Friday, October 29, 2010

Activities, Ideas, & Lesson Plan for Chameleon's Colors by Chisato Tashir

Chisato Tashira is a gifted story teller and amazing illustrator/artist.  I highlighted her a few weeks ago in the post called Five Nice Mice.  Her books are worth checking out! 
Chameleon’s Colors (ages 4-8) by Chisato Tashiro
Chameleon is discontented because she always blends into her environment.  On the other hand, hippo is envious that chameleon has the capability to change colors.  Chameleon comes up with an ingenius idea:  Paint hippo to match the flowers in her environment.  She loves the idea and loves her new pink skin.  Chameleon spends the evening making paints of many colors.  The next day, all the other animals from lions to monkeys want their own unique skin, so chameleon paints them in the colors and patterns they love most.  He is the most popular animal in the jungle!   His popularity is short lived though.  When the animals realize they cannot tell a predator from a prey, they want to change their colors back to usual.  Fortunately, a rainstorm saves the day. The animals realize they are “perfect” the way God created them! 
I love the illustrations.  They are rich and vibrant.  The story is engaging and thought -provoking.  I used it as an opportunity to discuss fact vs. fantasy about chameleons, to practice making predictions,  and to compare to other chameleon stories. Here is my lesson plan and Story Comparison Chart.  In addition, there is Facts About Chameleons, How Animals See Color, Wanted Poster, and Real vs. Make Believe Chart .  

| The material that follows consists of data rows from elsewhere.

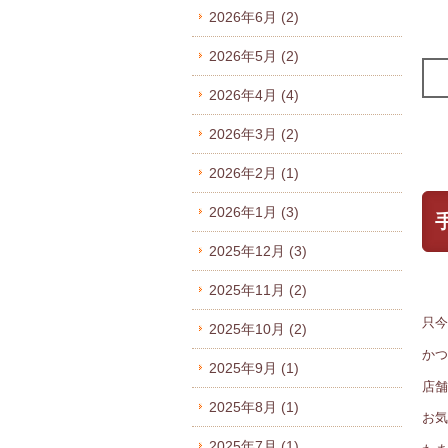
2026年6月
(2)
2026年5月
(2)
2026年4月
(4)
2026年3月
(2)
2026年2月
(1)
2026年1月
(3)
2025年12月
(3)
2025年11月
(2)
只今
2025年10月
(2)
かつ
2025年9月
(1)
店舗
2025年8月
(1)
お気
2025年7月
(1)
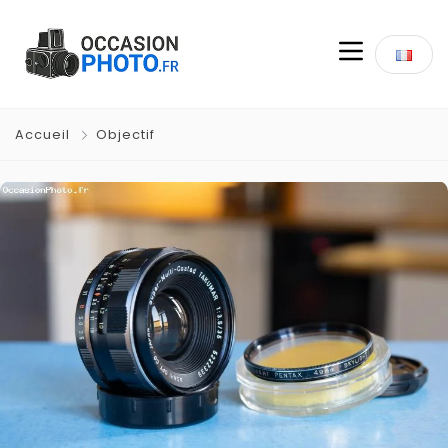
Accueil
Objectif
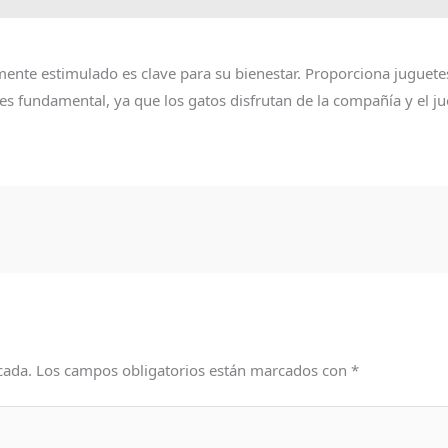
ente estimulado es clave para su bienestar. Proporciona juguetes 
 fundamental, ya que los gatos disfrutan de la compañía y el ju
cada.
Los campos obligatorios están marcados con
*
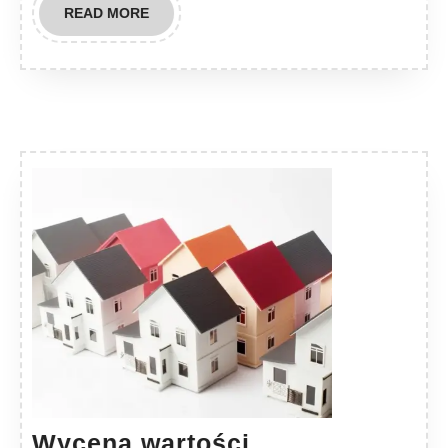
READ
READ MORE
MORE
Wycena wartości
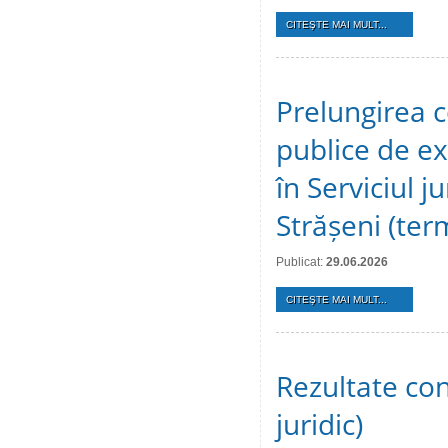
CITEŞTE MAI MULT...
Prelungirea c
publice de ex
în Serviciul j
Strășeni (te
Publicat:
29.06.2026
CITEŞTE MAI MULT...
Rezultate conc
juridic)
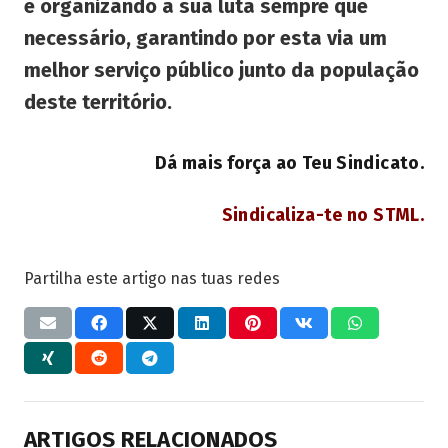
e organizando a sua luta sempre que
necessário, garantindo por esta via um
melhor serviço público junto da população
deste território.
Dá mais força ao Teu Sindicato.
Sindicaliza-te no STML.
Partilha este artigo nas tuas redes
ARTIGOS RELACIONADOS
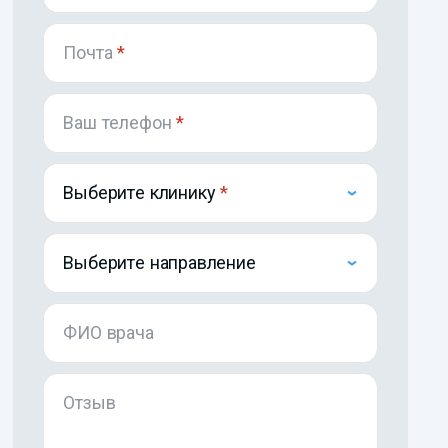
Почта
*
Ваш телефон
*
Выберите клинику
Выберите направление
ФИО врача
Отзыв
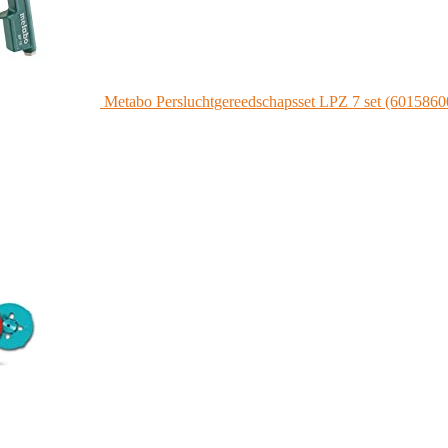
Metabo Persluchtgereedschapsset LPZ 7 set (60158600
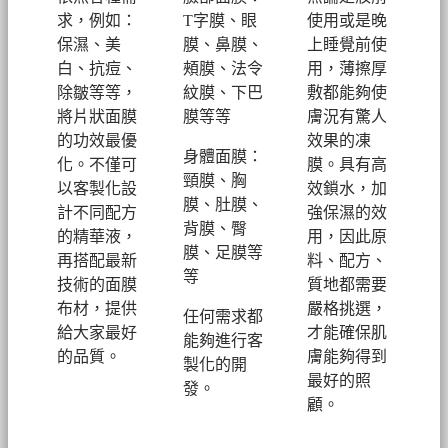
求，例如：
T字膜、眼
使用或是晚
保濕、美
膜、鼻膜、
上睡覺前使
白、抗痘、
頰膜、法令
用，薄擦厚
除皺等等，
紋膜、下巴
敷都能夠使
將片狀面膜
膜等等
膚況有驚人
的功效最優
效果的凍
身體面膜：
化。不僅可
膜。具有高
頸膜、胸
以客製化設
效鎖水，加
膜、肚膜、
計不同配方
強保濕的效
背膜、臀
的精華液，
用，因此原
膜、足膜等
再搭配最新
料、配方、
等
技術的面膜
質地都需要
布材，提供
嚴格挑選，
任何需求都
給大家最好
才能確保肌
能夠進行客
的品質。
膚能夠得到
製化的開
最好的照
發。
顧。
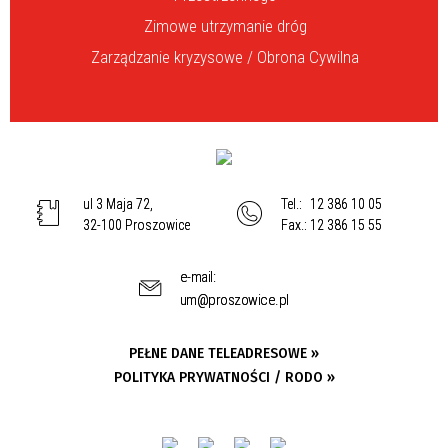
Zimowe utrzymanie dróg
Zarządzanie kryzysowe / Obrona Cywilna
ul 3 Maja 72,
Tel.:
12 386 10 05
32-100 Proszowice
Fax.:
12 386 15 55
e-mail:
um@proszowice.pl
PEŁNE DANE TELEADRESOWE »
POLITYKA PRYWATNOŚCI / RODO »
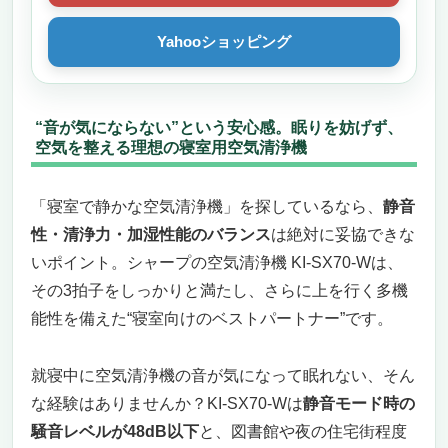
Yahooショッピング
“音が気にならない”という安心感。眠りを妨げず、
空気を整える理想の寝室用空気清浄機
「寝室で静かな空気清浄機」を探しているなら、
静音
性・清浄力・加湿性能のバランス
は絶対に妥協できな
いポイント。シャープの空気清浄機 KI-SX70-Wは、
その3拍子をしっかりと満たし、さらに上を行く多機
能性を備えた“寝室向けのベストパートナー”です。
就寝中に空気清浄機の音が気になって眠れない、そん
な経験はありませんか？KI-SX70-Wは
静音モード時の
騒音レベルが48dB以下
と、図書館や夜の住宅街程度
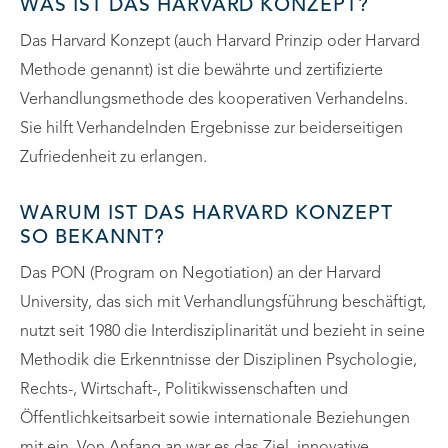
WAS IST DAS HARVARD KONZEPT?
Das Harvard Konzept (auch Harvard Prinzip oder Harvard
Methode genannt) ist die bewährte und zertifizierte
Verhandlungsmethode des kooperativen Verhandelns.
Sie hilft Verhandelnden Ergebnisse zur beiderseitigen
Zufriedenheit zu erlangen.
WARUM IST DAS HARVARD KONZEPT
SO BEKANNT?
Das PON (Program on Negotiation) an der Harvard
University, das sich mit Verhandlungsführung beschäftigt,
nutzt seit 1980 die Interdisziplinarität und bezieht in seine
Methodik die Erkenntnisse der Disziplinen Psychologie,
Rechts-, Wirtschaft-, Politikwissenschaften und
Öffentlichkeitsarbeit sowie internationale Beziehungen
mit ein. Von Anfang an war es das Ziel, innovative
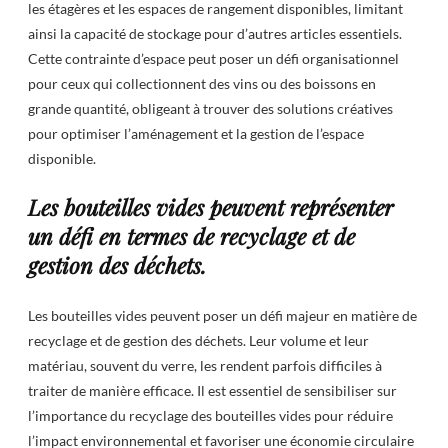
les étagères et les espaces de rangement disponibles, limitant
ainsi la capacité de stockage pour d’autres articles essentiels.
Cette contrainte d’espace peut poser un défi organisationnel
pour ceux qui collectionnent des vins ou des boissons en
grande quantité, obligeant à trouver des solutions créatives
pour optimiser l’aménagement et la gestion de l’espace
disponible.
Les bouteilles vides peuvent représenter
un défi en termes de recyclage et de
gestion des déchets.
Les bouteilles vides peuvent poser un défi majeur en matière de
recyclage et de gestion des déchets. Leur volume et leur
matériau, souvent du verre, les rendent parfois difficiles à
traiter de manière efficace. Il est essentiel de sensibiliser sur
l’importance du recyclage des bouteilles vides pour réduire
l’impact environnemental et favoriser une économie circulaire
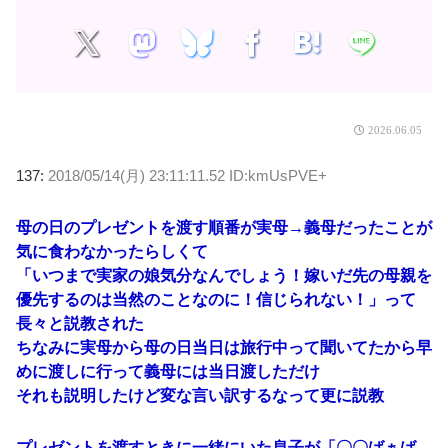
2026.06.05
137:
2018/05/14(月) 23:11:11.52 ID:kmUsPVE+
母の日のプレゼントを渡す順番が実母→義母だったことが
気に食わなかったらしくて
「いつまで実家の娘気分なんでしょう！嫁いだ先の母親を
優先するのは当然のことなのに！信じられない！」って
長々と説教された
ちなみに実母から母の日当日は旅行中って聞いてたから早
めに渡しに行って義母には当日渡しただけ
それも説明したけど変な言い訳するなって更に説教
プレゼントを渡すときに一緒にいた息子が「〇〇ばぁば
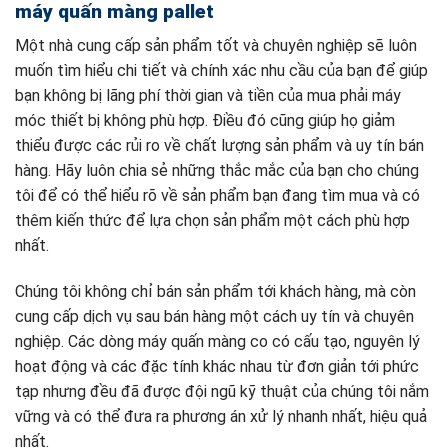
máy quấn màng pallet
Một nhà cung cấp sản phẩm tốt và chuyên nghiệp sẽ luôn
muốn tìm hiểu chi tiết và chính xác nhu cầu của bạn để giúp
bạn không bị lãng phí thời gian và tiền của mua phải máy
móc thiết bị không phù hợp. Điều đó cũng giúp họ giảm
thiểu được các rủi ro về chất lượng sản phẩm và uy tín bán
hàng. Hãy luôn chia sẻ những thắc mắc của bạn cho chúng
tôi để có thể hiểu rõ về sản phẩm bạn đang tìm mua và có
thêm kiến thức để lựa chọn sản phẩm một cách phù hợp
nhất.
Chúng tôi không chỉ bán sản phẩm tới khách hàng, mà còn
cung cấp dịch vụ sau bán hàng một cách uy tín và chuyên
nghiệp. Các dòng máy quấn màng co có cấu tạo, nguyên lý
hoạt động và các đặc tính khác nhau từ đơn giản tới phức
tạp nhưng đều đã được đội ngũ kỹ thuật của chúng tôi nắm
vững và có thể đưa ra phương án xử lý nhanh nhất, hiệu quả
nhất.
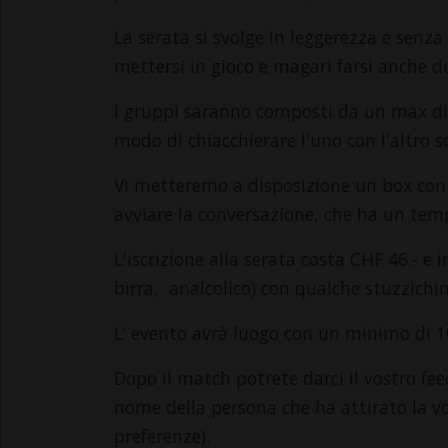
​La serata si svolge in leggerezza e sen
mettersi in gioco e magari farsi anche du
I gruppi saranno composti da un max di
modo di chiacchierare l'uno con l'altro s
Vi metteremo a disposizione un box con
avviare la conversazione, che ha un temp
L'iscrizione alla serata costa CHF 46.- e
birra, analcolico) con qualche stuzzichin
L’ evento avrà luogo con un minimo di 1
Dopo il match potrete darci il vostro feed
nome della persona che ha attirato la vo
preferenze).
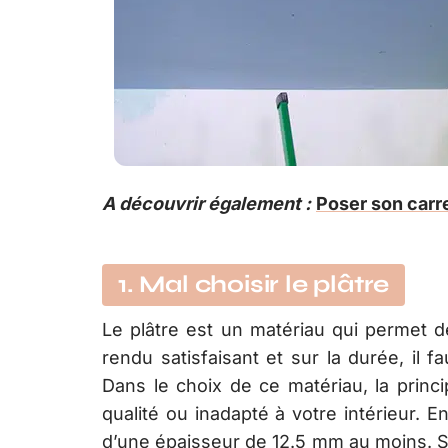
A découvrir également :
Poser son carre
1. Mal choisir le plâtre
Le plâtre est un matériau qui permet 
rendu satisfaisant et sur la durée, il fa
Dans le choix de ce matériau, la princi
qualité ou inadapté à votre intérieur. En
d’une épaisseur de 12.5 mm au moins. S’il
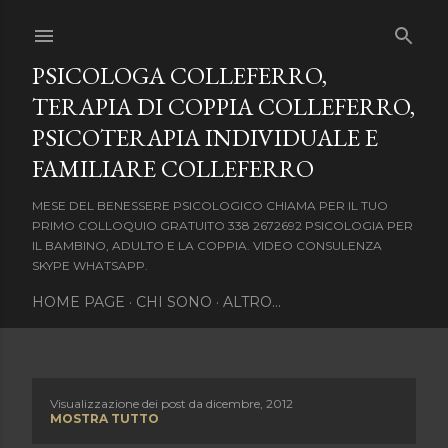
Passa ai contenuti principali
PSICOLOGA COLLEFERRO,
TERAPIA DI COPPIA COLLEFERRO,
PSICOTERAPIA INDIVIDUALE E
FAMILIARE COLLEFERRO
MESE DEL BENESSERE PSICOLOGICO CHIAMA PER IL TUO
PRIMO COLLOQUIO GRATUITO 338 2672692 PSICOLOGIA PER
IL BAMBINO, ADULTO E LA COPPIA. VIDEO CONSULENZA
SKYPE WHATSAPP.
HOME PAGE
CHI SONO
ALTRO…
Visualizzazione dei post da dicembre, 2012
P
MOSTRA TUTTO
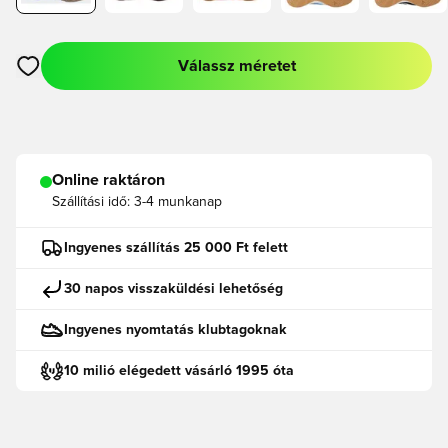
Válassz méretet
Megnyit egy modált a bejelentkezéshez vagy a tagként való r
Online raktáron
Szállítási idő:
3-4 munkanap
Ingyenes szállítás 25 000 Ft felett
30 napos visszaküldési lehetőség
Ingyenes nyomtatás klubtagoknak
10 milió elégedett vásárló 1995 óta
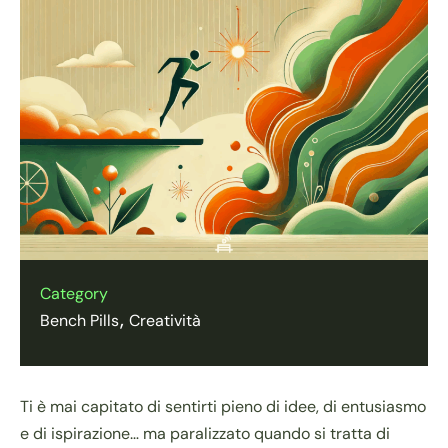
Category
Bench Pills
Creatività
Ti è mai capitato di sentirti pieno di idee, di entusiasmo
e di ispirazione… ma paralizzato quando si tratta di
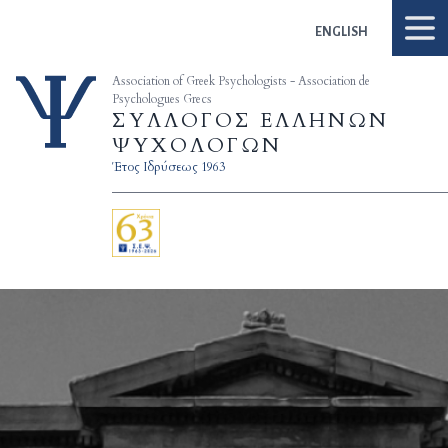
Skip to content
ENGLISH
Association of Greek Psychologists - Association de
Psychologues Grecs
ΣΥΛΛΟΓΟΣ ΕΛΛΗΝΩΝ
ΨΥΧΟΛΟΓΩΝ
Έτος Ιδρύσεως 1963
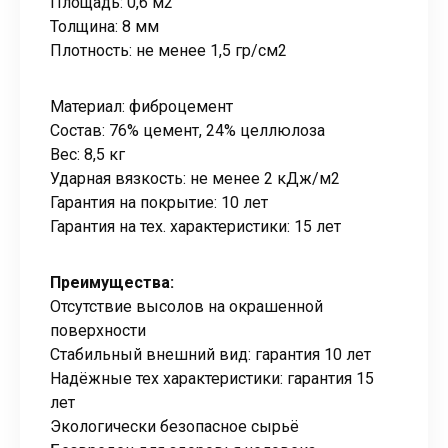
Площадь: 0,6 м2
Толщина: 8 мм
Плотность: не менее 1,5 гр/см2
Материал: фиброцемент
Состав: 76% цемент, 24% целлюлоза
Вес: 8,5 кг
Ударная вязкость: не менее 2 кДж/м2
Гарантия на покрытие: 10 лет
Гарантия на тех. характеристики: 15 лет
Преимущества:
Отсутствие высолов на окрашенной
поверхности
Стабильный внешний вид: гарантия 10 лет
Надёжные тех характеристики: гарантия 15
лет
Экологически безопасное сырьё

There are LOTS of great CRAFT ideas for chameleons:  Adorable Chameleon Craft Project, Chameleon Craft/Template, Heart Chameleon Paper Craft, Chameleon Toilet Paper Roll Craft, Paint Activity, Salt Watercolor Paintingand Chameleon Craft Project.
I used several other charming chameleon fiction books in this lesson plan:  The Mixed-Up Chameleon by Eric Carle, A Color of His Own by Leo Lionni, and Do You Still Love Me? by Charlotte Middleton.  In addition, I utilized some fantastic non-fiction books to learn about real chameleons.  You may be surprised, but they are nothing like they are portrayed in the books!   Check out these two non-fiction favorites. 

Chameleon, Chameleon (ages 4-10) by Joy Cowley  (non-fiction)
The author craftily unites the simple and informative text with numerous vivid photographs (by Nic Bishop) of a chameleon’s daily life.  His activities include encounters with prey, a predator, a mate, and other lizards.  Children will be delighted to take a colorful journey with this often misunderstood amphibian.  In the “Did you know” section at the back of the book, further information is provided.   

Chameleons (ages 4-8) by Jason Glaser (non-fiction)
This resource is more comprehensive than Chameleons, Chameleons.  The writing style is more formal but still understandable and interesting.   Glaser elaborates on their life cycle, their predators, their habitat as well as other amazing facts.  The illustrations are a combination of photographs and graphics though there are not nearly as many pictures as in the aforementioned book.  The appendix includes a glossary and other helpful resources.